DESCRIPTION OF THE TASK ▸ Report each line from the data below that holds the word "size".

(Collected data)
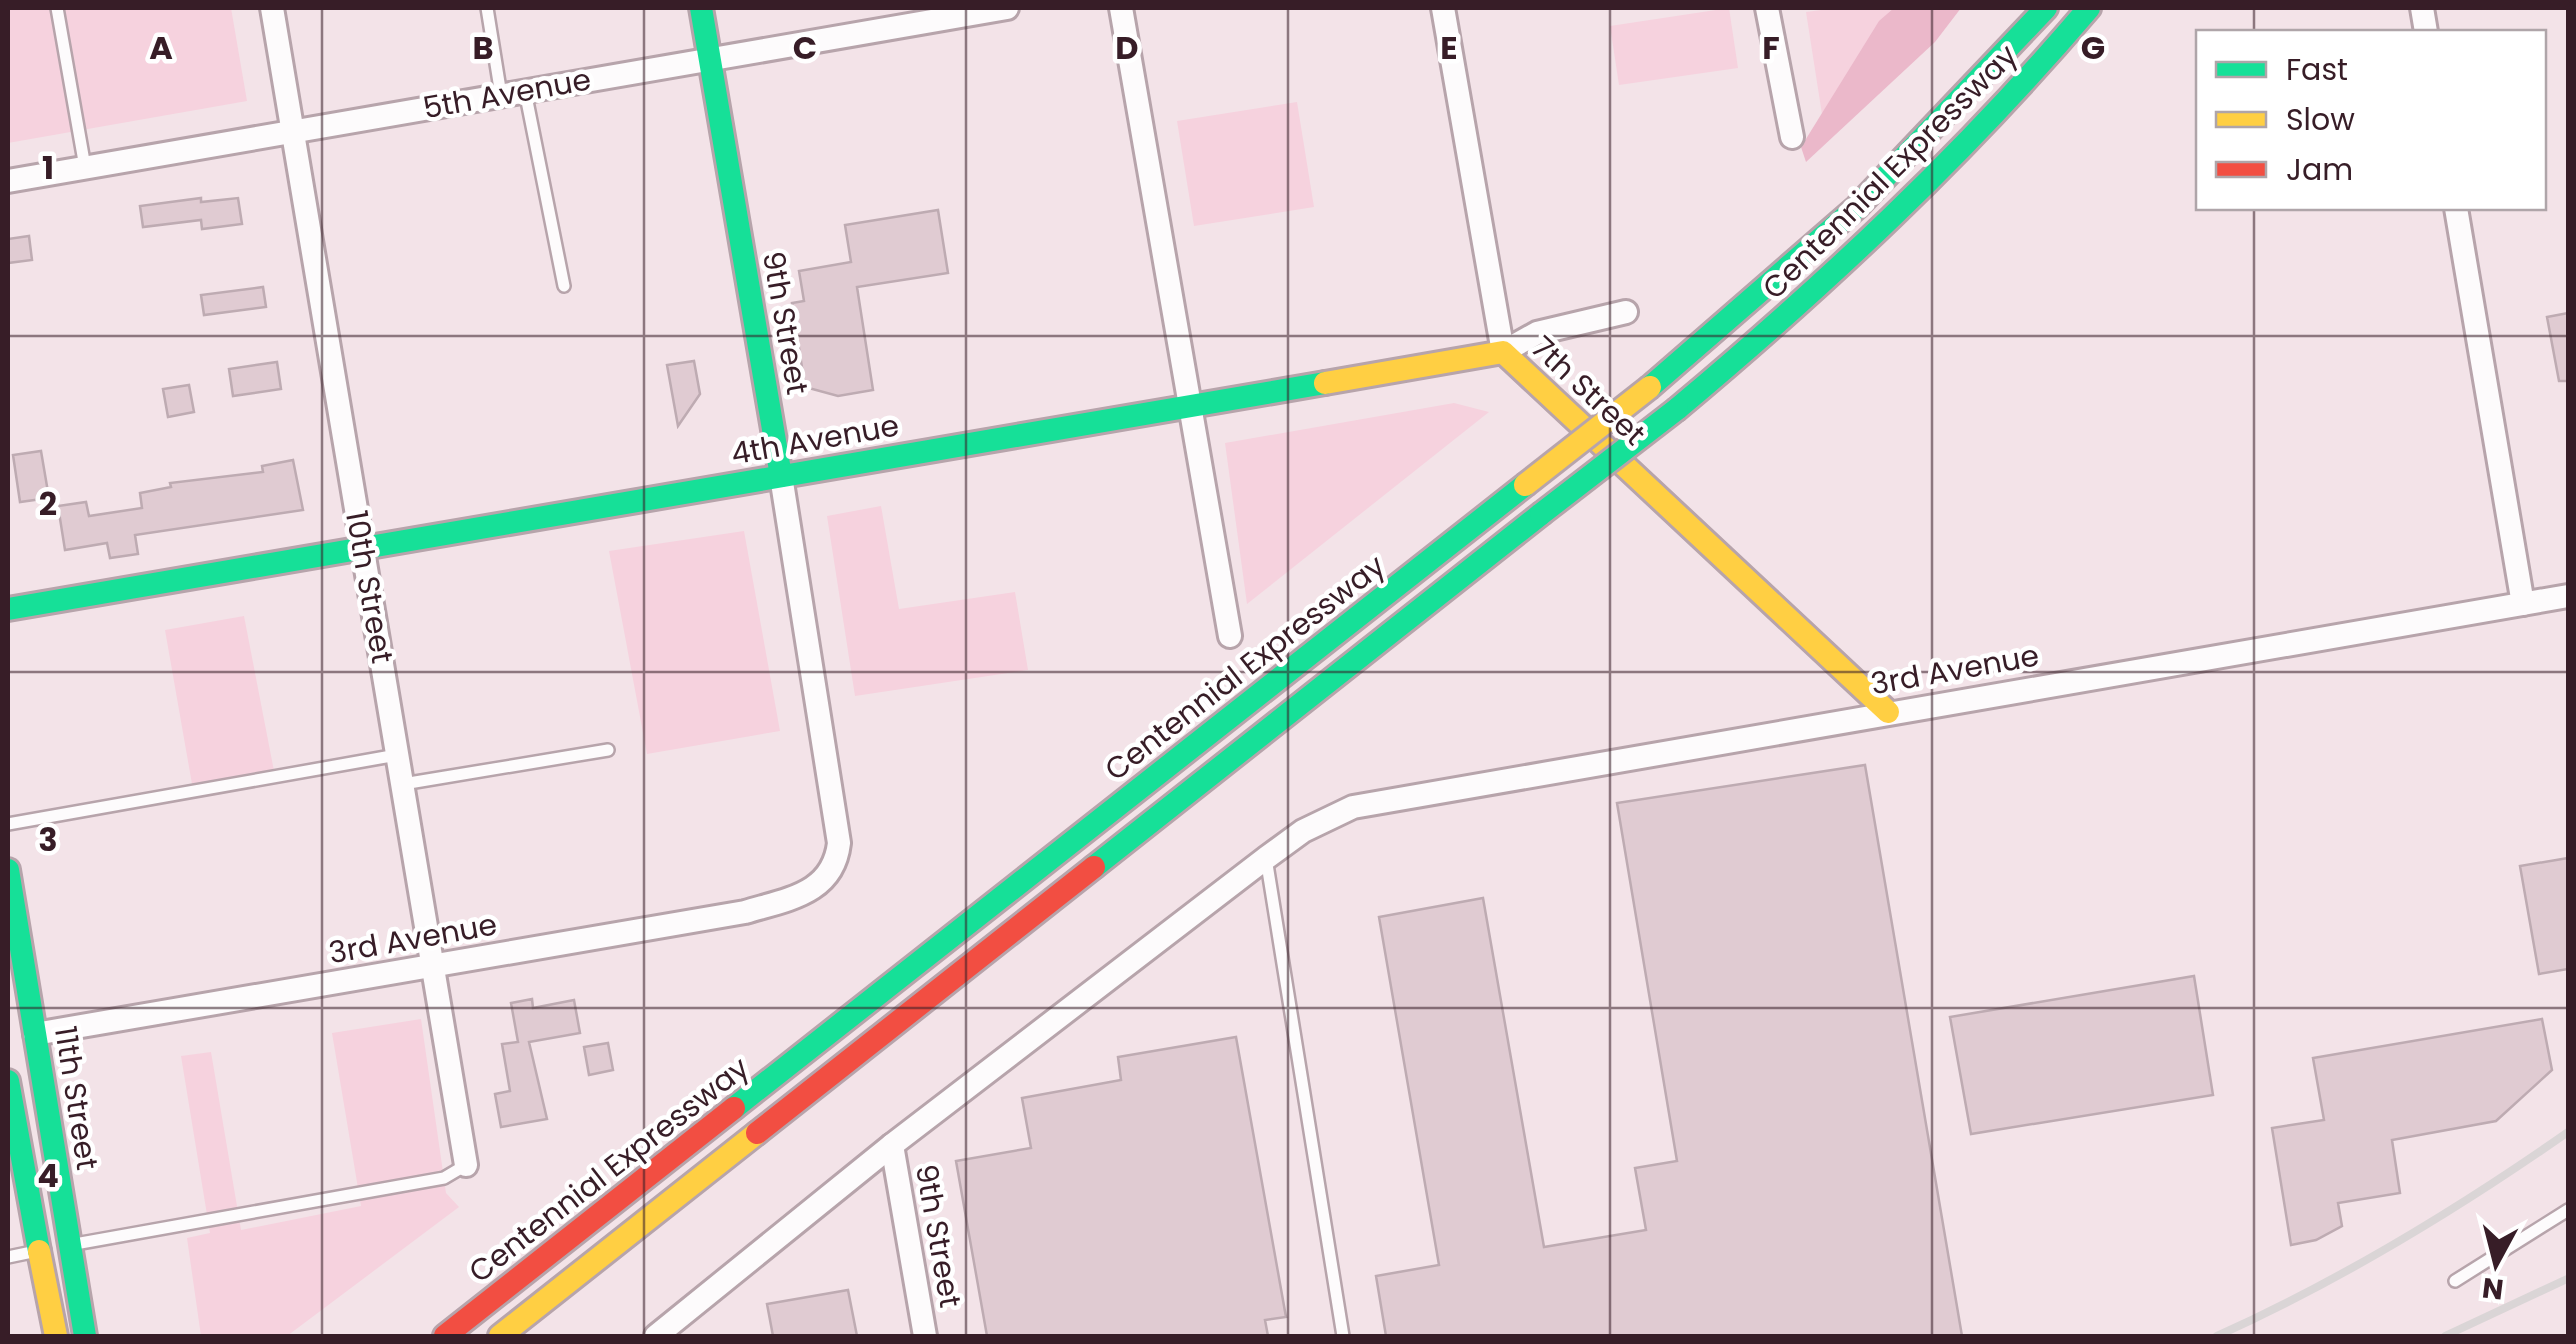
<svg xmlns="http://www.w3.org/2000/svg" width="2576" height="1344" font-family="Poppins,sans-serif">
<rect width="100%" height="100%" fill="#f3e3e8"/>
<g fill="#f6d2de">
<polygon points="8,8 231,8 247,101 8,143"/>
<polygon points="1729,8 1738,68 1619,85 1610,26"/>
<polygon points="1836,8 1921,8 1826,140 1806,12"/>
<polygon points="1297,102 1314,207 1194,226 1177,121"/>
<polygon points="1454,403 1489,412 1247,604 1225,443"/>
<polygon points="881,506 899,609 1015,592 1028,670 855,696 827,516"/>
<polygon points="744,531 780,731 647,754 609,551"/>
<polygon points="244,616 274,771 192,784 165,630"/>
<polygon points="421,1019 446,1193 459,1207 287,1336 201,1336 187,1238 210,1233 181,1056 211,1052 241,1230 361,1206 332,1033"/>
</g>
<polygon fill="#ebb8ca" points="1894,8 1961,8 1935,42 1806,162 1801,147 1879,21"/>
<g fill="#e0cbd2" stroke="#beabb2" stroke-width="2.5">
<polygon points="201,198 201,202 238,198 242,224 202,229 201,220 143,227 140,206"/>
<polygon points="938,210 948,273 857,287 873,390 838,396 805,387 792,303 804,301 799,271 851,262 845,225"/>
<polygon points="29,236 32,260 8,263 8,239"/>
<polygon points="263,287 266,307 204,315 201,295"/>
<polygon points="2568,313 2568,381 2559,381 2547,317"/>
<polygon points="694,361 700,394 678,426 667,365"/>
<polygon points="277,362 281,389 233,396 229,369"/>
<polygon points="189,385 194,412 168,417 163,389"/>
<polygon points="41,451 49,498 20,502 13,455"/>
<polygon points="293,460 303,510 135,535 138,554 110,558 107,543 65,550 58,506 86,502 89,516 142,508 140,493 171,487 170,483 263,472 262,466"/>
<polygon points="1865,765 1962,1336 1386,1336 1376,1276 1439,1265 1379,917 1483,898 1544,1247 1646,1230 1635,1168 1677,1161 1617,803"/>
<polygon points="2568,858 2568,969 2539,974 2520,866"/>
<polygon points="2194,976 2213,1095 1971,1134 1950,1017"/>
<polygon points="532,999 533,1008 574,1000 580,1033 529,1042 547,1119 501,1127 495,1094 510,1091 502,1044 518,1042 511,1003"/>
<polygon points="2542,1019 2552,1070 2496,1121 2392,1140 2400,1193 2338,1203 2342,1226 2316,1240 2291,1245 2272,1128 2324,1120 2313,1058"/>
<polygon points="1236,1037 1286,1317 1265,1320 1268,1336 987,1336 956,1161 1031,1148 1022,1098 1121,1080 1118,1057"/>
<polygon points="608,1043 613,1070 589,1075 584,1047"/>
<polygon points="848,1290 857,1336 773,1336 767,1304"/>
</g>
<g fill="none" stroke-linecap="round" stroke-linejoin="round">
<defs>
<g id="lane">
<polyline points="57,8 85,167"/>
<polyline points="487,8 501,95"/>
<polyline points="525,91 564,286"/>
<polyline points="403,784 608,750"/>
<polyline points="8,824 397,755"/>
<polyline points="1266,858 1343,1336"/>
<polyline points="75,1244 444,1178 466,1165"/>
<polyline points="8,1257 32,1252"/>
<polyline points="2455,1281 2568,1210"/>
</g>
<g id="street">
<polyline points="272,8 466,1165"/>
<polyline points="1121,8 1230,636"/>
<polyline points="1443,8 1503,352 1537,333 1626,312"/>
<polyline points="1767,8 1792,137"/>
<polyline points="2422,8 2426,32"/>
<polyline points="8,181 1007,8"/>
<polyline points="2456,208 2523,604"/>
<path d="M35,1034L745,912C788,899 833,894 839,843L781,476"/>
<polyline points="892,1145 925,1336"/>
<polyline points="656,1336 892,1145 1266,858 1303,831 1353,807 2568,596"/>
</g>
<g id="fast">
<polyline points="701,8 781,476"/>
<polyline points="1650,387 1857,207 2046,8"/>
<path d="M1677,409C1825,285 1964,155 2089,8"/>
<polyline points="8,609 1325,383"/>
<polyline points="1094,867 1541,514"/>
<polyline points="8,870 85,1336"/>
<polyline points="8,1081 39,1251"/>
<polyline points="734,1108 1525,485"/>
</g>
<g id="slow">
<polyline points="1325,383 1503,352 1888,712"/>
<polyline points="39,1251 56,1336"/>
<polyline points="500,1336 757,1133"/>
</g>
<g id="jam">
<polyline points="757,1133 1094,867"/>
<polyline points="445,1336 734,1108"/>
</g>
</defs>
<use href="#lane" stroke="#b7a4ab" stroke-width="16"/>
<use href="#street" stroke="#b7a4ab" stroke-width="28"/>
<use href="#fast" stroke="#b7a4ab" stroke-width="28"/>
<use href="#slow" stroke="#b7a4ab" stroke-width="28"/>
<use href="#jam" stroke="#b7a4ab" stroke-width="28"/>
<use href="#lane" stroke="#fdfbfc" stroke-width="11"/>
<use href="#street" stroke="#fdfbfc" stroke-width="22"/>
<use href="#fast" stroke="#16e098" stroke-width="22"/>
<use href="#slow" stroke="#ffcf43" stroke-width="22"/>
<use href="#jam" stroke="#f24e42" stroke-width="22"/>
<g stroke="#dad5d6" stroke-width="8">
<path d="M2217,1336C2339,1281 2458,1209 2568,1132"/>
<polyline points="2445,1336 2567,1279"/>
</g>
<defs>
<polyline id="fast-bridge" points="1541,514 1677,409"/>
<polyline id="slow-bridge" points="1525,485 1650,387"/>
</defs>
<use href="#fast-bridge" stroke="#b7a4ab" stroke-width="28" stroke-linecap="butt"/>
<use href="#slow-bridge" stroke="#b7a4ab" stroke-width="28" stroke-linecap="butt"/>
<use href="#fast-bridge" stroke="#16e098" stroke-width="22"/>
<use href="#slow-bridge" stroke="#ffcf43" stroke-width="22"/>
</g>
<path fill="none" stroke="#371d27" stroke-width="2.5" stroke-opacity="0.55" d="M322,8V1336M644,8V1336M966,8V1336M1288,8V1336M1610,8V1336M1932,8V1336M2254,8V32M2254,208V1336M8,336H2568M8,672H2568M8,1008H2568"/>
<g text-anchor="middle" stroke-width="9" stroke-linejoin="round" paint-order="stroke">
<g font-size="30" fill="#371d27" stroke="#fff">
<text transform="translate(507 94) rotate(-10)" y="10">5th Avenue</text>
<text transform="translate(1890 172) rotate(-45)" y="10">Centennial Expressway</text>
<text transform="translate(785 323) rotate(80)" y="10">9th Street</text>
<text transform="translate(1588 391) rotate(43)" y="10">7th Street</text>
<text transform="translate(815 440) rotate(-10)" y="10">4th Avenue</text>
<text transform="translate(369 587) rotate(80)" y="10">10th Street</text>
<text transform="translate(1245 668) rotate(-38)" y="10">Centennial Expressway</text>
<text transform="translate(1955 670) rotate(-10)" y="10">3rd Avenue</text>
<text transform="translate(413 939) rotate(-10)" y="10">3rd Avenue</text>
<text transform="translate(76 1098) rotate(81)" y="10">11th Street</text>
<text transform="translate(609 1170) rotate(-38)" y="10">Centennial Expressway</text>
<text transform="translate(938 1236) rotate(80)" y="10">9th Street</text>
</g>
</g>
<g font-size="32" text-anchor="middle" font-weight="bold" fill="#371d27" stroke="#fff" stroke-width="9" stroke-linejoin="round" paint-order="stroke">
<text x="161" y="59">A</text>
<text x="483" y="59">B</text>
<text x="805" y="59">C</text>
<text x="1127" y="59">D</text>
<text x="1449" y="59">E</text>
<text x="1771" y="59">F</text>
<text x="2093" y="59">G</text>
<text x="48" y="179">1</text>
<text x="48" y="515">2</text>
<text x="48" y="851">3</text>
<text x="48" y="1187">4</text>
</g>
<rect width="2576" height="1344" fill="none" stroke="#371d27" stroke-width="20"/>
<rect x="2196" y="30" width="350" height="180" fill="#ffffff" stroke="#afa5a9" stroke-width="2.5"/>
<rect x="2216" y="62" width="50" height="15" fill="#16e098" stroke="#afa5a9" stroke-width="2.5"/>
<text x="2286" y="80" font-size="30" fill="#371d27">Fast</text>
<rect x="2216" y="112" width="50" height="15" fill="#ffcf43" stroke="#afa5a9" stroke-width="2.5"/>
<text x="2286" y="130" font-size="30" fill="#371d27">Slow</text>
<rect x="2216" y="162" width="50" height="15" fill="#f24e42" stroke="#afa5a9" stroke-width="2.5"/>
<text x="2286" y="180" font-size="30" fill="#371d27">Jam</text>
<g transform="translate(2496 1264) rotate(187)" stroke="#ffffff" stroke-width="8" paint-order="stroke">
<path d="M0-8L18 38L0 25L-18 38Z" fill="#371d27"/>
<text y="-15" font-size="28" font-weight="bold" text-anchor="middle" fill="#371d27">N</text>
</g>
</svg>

SOLUTION TO THIS PROBLEM ▸
<g font-size="30" fill="#371d27" stroke="#fff">
<g font-size="32" text-anchor="middle" font-weight="bold" fill="#371d27" stroke="#fff" stroke-width="9" stroke-linejoin="round" paint-order="stroke">
<text x="2286" y="80" font-size="30" fill="#371d27">Fast</text>
<text x="2286" y="130" font-size="30" fill="#371d27">Slow</text>
<text x="2286" y="180" font-size="30" fill="#371d27">Jam</text>
<text y="-15" font-size="28" font-weight="bold" text-anchor="middle" fill="#371d27">N</text>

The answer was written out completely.